TASK DETAILS
Set down exactly the lines in the records below that run from the line with "Accessible Checkout Page" to the line with "This project is part", inclusive, and nothing more.

- Opening Delimiter -

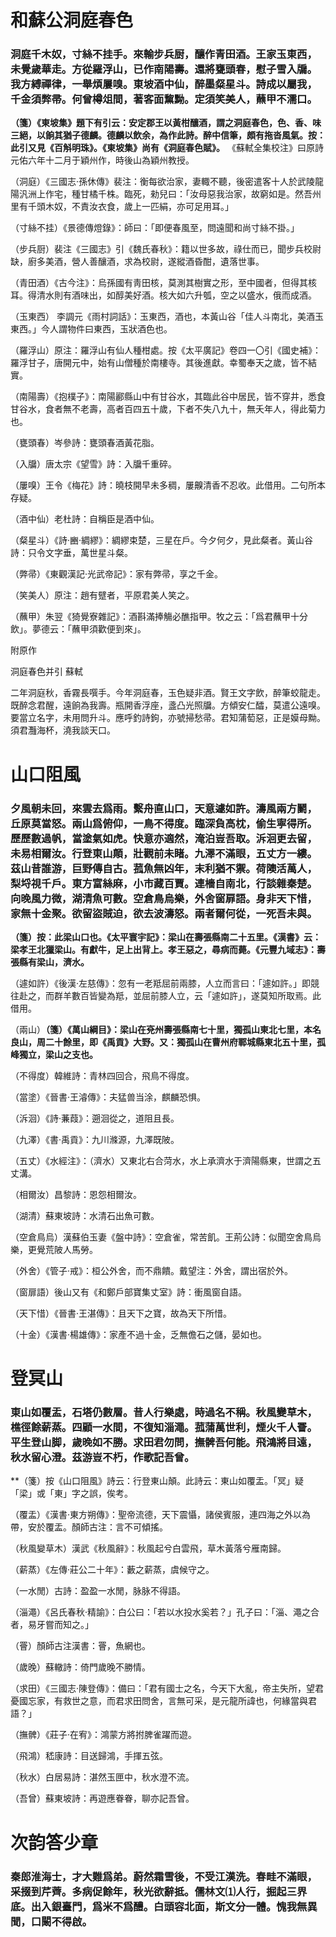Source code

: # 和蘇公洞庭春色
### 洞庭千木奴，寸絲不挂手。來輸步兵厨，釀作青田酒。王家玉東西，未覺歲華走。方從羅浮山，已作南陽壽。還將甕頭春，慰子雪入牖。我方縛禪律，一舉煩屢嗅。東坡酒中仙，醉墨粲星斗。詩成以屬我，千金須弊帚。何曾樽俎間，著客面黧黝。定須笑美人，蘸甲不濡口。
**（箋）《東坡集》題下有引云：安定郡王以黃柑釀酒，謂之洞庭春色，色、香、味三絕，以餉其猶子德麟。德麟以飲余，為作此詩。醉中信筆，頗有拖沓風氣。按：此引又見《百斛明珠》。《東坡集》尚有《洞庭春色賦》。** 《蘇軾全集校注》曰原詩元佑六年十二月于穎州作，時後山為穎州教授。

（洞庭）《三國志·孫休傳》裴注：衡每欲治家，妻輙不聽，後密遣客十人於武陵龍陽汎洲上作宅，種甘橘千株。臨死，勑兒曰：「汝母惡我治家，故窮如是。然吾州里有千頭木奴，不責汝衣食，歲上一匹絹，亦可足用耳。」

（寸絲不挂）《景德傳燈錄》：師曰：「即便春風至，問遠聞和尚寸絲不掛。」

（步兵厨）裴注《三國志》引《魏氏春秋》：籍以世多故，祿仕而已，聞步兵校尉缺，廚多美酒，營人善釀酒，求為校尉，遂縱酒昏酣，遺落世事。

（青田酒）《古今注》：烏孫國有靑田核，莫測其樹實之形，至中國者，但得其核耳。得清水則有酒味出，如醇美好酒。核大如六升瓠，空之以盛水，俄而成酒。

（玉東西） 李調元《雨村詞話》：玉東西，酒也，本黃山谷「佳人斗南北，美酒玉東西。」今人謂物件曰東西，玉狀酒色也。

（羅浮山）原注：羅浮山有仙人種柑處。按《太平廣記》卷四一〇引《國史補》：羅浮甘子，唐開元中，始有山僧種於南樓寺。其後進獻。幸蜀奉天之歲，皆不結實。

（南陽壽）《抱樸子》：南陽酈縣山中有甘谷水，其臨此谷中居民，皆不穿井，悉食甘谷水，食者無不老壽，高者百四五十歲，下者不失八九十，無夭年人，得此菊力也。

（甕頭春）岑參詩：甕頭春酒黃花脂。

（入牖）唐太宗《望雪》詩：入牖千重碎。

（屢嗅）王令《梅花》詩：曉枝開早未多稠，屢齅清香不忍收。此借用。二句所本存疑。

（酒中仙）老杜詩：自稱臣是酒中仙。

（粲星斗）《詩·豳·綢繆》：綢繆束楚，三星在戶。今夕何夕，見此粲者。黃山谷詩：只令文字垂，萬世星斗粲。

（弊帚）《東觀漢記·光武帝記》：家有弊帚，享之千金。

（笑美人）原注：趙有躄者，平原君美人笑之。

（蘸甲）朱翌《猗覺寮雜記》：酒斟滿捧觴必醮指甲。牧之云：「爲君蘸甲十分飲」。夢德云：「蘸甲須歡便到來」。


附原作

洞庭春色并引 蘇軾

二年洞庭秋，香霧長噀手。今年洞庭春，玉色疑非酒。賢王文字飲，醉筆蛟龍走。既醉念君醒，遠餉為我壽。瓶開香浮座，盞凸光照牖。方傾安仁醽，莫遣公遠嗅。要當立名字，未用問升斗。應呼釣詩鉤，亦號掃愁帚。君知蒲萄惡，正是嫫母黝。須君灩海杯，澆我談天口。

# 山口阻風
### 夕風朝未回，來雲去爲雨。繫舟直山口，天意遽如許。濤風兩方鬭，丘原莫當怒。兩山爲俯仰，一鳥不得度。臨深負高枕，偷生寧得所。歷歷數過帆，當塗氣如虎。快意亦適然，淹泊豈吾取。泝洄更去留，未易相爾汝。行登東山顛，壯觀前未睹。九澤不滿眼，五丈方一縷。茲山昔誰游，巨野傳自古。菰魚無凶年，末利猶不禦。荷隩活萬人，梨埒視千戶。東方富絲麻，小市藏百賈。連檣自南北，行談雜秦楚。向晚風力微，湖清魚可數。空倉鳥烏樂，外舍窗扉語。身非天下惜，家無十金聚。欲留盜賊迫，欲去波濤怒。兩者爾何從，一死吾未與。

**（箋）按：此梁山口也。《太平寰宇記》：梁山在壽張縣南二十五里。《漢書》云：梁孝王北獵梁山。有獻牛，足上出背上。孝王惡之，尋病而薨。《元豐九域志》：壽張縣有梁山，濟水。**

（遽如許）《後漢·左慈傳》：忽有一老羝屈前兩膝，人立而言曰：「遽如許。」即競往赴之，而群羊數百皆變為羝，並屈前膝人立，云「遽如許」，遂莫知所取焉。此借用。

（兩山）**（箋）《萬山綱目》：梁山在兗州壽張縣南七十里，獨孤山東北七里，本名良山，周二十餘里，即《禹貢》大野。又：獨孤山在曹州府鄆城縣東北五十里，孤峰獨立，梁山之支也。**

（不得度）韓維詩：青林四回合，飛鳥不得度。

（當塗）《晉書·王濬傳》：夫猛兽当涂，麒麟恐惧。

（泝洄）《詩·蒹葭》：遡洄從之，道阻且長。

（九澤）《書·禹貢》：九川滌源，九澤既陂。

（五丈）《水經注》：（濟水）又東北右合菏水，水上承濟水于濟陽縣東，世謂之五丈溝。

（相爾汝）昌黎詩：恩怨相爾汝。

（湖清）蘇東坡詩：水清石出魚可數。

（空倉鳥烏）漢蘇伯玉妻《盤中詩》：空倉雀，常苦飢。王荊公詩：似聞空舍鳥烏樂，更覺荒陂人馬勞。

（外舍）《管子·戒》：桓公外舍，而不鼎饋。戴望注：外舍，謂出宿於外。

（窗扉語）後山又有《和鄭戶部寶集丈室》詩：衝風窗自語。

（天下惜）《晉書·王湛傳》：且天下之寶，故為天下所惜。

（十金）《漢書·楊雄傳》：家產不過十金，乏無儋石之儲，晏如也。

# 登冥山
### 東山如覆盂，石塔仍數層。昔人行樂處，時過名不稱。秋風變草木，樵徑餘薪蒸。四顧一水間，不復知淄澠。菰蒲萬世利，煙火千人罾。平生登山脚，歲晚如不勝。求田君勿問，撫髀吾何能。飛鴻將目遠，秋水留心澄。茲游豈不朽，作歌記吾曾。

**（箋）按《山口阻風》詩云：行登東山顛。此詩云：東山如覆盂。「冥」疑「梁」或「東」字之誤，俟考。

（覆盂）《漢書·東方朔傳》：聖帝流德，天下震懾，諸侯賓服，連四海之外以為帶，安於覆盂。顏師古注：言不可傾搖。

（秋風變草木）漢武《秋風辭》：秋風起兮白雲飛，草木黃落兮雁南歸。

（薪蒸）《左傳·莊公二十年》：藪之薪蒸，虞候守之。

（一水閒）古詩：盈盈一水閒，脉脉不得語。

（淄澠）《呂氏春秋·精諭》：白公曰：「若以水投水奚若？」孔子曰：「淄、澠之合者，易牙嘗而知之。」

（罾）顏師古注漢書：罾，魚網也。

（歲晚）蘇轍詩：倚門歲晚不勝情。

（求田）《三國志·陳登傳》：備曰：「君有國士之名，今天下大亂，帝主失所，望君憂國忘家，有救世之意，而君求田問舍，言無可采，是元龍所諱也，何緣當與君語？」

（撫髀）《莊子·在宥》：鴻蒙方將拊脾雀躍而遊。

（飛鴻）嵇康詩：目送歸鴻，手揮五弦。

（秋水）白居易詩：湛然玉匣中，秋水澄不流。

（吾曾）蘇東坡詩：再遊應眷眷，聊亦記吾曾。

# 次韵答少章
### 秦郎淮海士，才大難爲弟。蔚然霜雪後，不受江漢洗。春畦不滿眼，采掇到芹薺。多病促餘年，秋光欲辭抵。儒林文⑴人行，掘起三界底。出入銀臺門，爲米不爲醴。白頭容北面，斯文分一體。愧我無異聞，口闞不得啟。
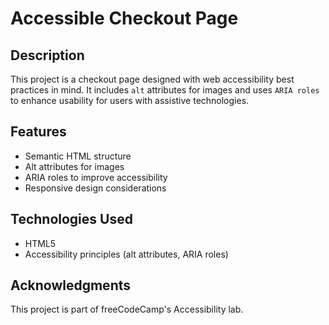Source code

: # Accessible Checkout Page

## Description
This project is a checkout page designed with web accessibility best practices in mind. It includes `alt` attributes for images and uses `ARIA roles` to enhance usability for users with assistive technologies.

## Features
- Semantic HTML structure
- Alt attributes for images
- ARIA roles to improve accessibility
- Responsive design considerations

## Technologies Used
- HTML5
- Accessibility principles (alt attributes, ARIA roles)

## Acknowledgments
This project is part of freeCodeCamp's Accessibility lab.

- Closing Delimiter -
- Opening Delimiter -

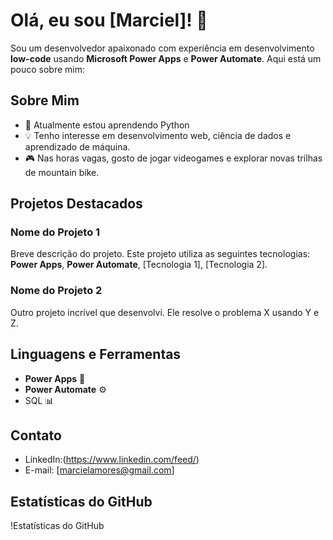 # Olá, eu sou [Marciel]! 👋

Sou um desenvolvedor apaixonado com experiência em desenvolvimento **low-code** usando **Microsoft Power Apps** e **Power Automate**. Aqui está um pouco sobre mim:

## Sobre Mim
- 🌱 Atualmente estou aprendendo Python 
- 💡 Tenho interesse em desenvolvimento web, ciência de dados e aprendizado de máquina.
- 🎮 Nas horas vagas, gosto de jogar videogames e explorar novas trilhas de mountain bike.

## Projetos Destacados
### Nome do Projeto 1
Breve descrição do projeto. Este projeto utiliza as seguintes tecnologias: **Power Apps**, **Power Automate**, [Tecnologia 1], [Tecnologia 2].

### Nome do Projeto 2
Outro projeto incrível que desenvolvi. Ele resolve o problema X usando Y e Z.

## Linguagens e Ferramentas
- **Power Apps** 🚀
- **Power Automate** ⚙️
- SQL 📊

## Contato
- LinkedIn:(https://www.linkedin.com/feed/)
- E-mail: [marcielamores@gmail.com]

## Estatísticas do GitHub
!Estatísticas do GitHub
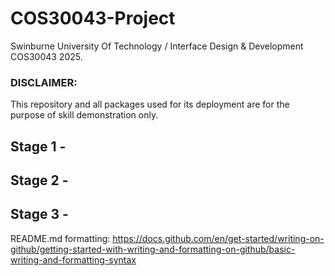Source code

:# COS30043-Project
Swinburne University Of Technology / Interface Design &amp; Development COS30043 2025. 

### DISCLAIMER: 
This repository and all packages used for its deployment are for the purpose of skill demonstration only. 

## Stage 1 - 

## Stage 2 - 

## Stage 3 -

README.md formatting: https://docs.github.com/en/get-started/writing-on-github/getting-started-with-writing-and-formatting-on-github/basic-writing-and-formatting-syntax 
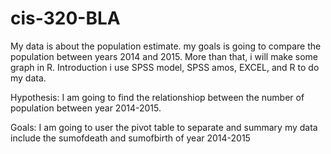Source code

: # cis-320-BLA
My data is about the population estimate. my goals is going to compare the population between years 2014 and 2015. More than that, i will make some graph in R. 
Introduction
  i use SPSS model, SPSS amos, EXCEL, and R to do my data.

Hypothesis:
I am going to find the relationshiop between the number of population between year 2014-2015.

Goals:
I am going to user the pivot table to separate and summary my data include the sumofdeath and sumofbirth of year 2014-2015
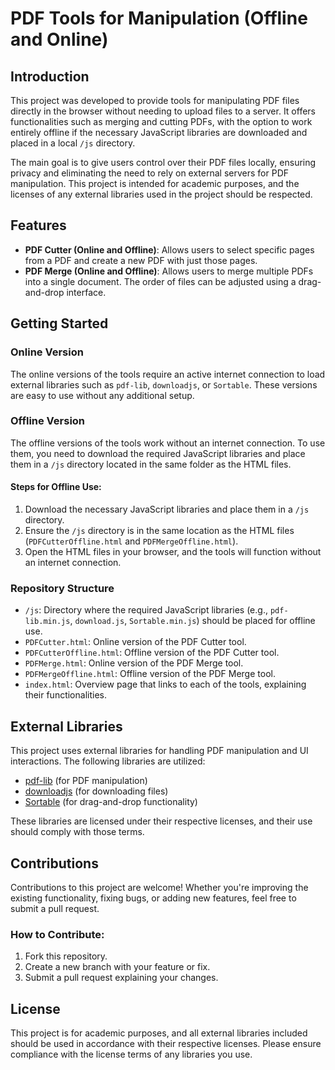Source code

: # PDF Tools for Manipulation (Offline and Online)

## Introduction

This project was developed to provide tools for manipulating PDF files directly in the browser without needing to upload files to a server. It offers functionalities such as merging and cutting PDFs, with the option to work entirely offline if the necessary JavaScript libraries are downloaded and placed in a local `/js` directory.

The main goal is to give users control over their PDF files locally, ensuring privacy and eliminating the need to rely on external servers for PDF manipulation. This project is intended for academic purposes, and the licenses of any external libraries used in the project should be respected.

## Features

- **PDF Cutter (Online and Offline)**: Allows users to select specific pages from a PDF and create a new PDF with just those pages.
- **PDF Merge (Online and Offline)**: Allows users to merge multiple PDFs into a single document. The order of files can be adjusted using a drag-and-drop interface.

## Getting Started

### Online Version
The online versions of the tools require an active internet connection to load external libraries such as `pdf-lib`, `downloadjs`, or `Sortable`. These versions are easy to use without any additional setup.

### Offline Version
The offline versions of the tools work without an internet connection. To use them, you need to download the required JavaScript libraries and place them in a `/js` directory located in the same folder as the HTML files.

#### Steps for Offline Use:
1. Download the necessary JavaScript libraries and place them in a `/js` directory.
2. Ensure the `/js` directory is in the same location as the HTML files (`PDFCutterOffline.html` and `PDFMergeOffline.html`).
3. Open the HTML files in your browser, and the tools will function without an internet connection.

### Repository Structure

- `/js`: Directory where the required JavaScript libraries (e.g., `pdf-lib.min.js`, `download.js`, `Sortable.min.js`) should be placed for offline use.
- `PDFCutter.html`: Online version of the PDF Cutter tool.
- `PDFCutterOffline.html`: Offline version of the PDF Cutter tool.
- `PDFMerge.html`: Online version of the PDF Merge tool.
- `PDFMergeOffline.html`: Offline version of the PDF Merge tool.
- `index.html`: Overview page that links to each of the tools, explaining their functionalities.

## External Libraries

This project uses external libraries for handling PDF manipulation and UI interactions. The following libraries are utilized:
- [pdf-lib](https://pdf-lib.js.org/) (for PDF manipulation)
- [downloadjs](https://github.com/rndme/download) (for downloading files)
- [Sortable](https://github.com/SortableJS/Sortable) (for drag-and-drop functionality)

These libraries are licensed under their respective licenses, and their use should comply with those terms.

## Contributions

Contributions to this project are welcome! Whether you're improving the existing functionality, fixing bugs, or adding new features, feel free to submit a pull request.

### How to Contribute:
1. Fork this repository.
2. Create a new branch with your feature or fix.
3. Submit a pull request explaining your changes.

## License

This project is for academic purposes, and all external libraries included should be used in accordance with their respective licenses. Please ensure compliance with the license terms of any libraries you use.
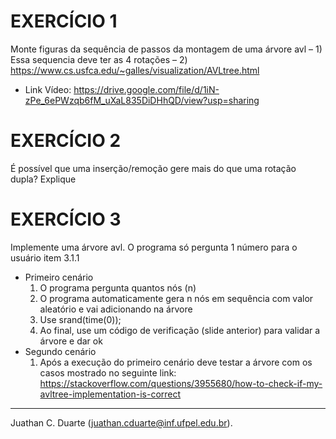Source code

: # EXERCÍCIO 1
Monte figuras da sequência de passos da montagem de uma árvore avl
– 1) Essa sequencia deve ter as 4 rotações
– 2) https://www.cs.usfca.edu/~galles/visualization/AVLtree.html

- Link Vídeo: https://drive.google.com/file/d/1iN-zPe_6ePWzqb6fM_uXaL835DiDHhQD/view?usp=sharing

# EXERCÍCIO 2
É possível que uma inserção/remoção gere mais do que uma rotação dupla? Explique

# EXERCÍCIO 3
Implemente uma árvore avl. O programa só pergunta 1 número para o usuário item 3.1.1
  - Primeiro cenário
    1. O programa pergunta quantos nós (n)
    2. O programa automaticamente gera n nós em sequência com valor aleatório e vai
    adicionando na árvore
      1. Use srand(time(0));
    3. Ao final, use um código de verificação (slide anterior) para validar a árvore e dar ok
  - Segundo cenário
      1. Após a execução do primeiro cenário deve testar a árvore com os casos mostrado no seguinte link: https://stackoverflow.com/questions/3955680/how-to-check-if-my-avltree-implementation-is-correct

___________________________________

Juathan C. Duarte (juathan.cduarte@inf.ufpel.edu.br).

- Closing Delimiter -

RESPONSE BELOW
: # Accessible Checkout Page

## Description
This project is a checkout page designed with web accessibility best practices in mind. It includes `alt` attributes for images and uses `ARIA roles` to enhance usability for users with assistive technologies.

## Features
- Semantic HTML structure
- Alt attributes for images
- ARIA roles to improve accessibility
- Responsive design considerations

## Technologies Used
- HTML5
- Accessibility principles (alt attributes, ARIA roles)

## Acknowledgments
This project is part of freeCodeCamp's Accessibility lab.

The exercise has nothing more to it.